■ TASK STATEMENT ■
Update the listing from the line containing "## Recent Development Progress" through the end of the listing, both included, by replacing "Lazy loaded" with "Deferred" and leaving every other part unchanged.

DATA FOR THE TASK: Begin

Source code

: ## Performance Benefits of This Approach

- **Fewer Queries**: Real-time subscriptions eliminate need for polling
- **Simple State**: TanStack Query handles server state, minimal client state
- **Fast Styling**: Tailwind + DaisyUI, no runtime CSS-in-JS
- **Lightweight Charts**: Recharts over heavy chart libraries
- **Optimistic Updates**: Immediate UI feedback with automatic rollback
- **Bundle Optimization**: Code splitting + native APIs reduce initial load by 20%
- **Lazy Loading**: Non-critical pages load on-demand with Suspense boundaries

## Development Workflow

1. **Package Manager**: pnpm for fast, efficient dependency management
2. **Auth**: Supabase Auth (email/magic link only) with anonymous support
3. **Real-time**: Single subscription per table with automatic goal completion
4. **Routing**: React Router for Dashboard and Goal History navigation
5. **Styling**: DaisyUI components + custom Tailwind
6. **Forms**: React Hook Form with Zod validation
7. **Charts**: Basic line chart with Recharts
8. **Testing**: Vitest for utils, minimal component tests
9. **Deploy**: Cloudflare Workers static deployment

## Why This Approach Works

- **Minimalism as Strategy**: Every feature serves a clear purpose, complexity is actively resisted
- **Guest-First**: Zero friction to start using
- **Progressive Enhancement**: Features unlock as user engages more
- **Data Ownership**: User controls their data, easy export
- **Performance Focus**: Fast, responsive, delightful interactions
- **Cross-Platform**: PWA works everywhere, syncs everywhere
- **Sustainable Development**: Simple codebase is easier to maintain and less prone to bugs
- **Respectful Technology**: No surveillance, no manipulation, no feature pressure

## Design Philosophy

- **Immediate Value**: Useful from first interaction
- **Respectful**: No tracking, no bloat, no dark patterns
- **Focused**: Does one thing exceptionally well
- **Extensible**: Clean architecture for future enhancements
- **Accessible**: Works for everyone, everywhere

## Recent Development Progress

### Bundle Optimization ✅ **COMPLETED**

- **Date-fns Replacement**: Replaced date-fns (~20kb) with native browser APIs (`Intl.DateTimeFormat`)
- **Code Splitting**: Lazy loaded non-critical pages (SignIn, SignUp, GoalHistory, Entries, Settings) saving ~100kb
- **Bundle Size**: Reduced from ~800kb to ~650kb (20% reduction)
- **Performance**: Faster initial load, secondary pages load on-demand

DATA FOR THE TASK: End

■ PROBLEM SOLUTION ■
## Recent Development Progress

### Bundle Optimization ✅ **COMPLETED**

- **Date-fns Replacement**: Replaced date-fns (~20kb) with native browser APIs (`Intl.DateTimeFormat`)
- **Code Splitting**: Deferred non-critical pages (SignIn, SignUp, GoalHistory, Entries, Settings) saving ~100kb
- **Bundle Size**: Reduced from ~800kb to ~650kb (20% reduction)
- **Performance**: Faster initial load, secondary pages load on-demand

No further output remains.